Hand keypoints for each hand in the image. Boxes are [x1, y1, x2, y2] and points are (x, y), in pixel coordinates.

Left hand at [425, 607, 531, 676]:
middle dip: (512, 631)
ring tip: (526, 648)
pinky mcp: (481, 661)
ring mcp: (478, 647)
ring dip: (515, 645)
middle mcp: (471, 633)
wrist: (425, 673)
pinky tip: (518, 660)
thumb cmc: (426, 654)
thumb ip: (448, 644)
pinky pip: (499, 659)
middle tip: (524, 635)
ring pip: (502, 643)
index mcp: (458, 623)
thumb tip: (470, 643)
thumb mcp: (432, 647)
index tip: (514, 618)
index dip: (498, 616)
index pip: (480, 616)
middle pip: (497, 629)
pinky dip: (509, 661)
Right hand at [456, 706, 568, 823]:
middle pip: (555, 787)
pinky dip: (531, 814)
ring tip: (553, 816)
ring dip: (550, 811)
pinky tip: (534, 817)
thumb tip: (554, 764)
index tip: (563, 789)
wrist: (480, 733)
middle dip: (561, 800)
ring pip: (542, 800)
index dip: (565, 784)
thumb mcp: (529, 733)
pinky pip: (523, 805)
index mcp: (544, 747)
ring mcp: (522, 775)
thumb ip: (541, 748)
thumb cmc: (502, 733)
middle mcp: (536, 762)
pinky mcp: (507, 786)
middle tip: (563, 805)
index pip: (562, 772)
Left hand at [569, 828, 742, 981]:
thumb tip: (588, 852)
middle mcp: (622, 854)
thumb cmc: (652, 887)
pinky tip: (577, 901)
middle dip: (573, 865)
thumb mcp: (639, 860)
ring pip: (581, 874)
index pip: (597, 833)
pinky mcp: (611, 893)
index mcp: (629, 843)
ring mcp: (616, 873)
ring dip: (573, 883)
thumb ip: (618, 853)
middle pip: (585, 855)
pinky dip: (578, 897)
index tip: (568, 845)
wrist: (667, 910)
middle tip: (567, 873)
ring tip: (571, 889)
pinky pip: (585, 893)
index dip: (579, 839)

==

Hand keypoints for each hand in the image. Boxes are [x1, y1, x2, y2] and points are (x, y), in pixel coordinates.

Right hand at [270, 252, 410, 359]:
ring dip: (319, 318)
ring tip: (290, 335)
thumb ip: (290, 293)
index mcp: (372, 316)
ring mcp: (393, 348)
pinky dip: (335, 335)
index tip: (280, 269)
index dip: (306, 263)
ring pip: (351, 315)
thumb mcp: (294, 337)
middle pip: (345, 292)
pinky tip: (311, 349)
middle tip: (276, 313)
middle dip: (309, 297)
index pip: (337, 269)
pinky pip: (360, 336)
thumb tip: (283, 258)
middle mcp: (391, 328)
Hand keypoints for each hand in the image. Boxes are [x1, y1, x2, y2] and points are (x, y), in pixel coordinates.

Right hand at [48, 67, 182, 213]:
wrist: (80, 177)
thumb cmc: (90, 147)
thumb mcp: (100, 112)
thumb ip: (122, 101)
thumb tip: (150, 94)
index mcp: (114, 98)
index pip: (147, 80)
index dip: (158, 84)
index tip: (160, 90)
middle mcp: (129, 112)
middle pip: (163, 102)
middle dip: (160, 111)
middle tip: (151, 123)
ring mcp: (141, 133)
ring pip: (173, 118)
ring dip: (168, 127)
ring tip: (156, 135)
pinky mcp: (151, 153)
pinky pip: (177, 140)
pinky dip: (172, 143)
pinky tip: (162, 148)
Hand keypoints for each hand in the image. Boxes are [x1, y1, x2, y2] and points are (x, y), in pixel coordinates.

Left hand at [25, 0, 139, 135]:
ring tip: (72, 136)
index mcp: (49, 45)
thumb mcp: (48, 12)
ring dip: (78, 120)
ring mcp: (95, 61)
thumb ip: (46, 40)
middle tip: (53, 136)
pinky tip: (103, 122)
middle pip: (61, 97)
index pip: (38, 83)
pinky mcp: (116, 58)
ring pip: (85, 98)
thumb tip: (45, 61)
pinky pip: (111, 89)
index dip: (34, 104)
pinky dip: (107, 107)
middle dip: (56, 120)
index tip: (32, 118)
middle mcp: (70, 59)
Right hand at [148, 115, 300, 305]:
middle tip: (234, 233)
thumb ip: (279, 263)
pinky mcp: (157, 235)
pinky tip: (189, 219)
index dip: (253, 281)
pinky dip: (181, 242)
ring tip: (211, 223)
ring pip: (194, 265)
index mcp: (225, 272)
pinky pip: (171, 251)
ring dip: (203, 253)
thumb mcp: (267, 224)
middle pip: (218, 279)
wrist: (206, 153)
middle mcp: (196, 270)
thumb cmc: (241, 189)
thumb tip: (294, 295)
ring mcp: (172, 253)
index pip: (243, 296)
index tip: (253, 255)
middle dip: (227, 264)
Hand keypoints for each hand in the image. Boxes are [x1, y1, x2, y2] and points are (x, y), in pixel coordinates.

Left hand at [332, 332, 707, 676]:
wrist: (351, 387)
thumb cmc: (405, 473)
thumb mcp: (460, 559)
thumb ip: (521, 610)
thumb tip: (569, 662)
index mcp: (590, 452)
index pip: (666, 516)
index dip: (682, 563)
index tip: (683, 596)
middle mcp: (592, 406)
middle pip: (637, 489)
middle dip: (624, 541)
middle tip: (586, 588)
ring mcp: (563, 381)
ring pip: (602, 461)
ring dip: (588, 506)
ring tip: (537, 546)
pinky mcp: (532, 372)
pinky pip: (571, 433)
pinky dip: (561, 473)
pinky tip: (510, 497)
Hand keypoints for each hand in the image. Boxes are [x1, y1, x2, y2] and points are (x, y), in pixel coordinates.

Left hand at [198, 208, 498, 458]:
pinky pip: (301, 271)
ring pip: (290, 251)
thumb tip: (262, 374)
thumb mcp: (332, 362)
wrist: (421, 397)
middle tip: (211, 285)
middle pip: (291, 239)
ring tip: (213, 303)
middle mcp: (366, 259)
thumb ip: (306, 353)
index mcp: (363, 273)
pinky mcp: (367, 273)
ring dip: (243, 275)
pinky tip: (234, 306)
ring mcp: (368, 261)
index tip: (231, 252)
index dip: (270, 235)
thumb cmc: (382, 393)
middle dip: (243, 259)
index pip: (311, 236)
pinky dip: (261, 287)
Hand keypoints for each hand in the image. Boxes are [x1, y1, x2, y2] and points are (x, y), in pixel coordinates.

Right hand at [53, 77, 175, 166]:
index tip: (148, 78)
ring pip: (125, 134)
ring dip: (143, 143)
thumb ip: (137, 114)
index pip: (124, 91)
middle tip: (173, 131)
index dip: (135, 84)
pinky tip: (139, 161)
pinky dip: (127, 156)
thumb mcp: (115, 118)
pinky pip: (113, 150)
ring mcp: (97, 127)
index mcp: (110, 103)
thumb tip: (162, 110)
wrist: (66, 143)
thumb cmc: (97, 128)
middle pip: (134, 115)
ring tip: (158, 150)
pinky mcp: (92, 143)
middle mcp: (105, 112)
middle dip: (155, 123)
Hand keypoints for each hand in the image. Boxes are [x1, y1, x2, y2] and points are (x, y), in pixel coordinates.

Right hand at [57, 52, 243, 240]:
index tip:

> **Work to complete**
Every line in the listing that holds the string "Left" should be copied out.

> **Task response**
Left hand at [425, 607, 531, 676]:
Left hand at [569, 828, 742, 981]:
Left hand at [25, 0, 139, 135]:
Left hand at [332, 332, 707, 676]:
Left hand at [198, 208, 498, 458]:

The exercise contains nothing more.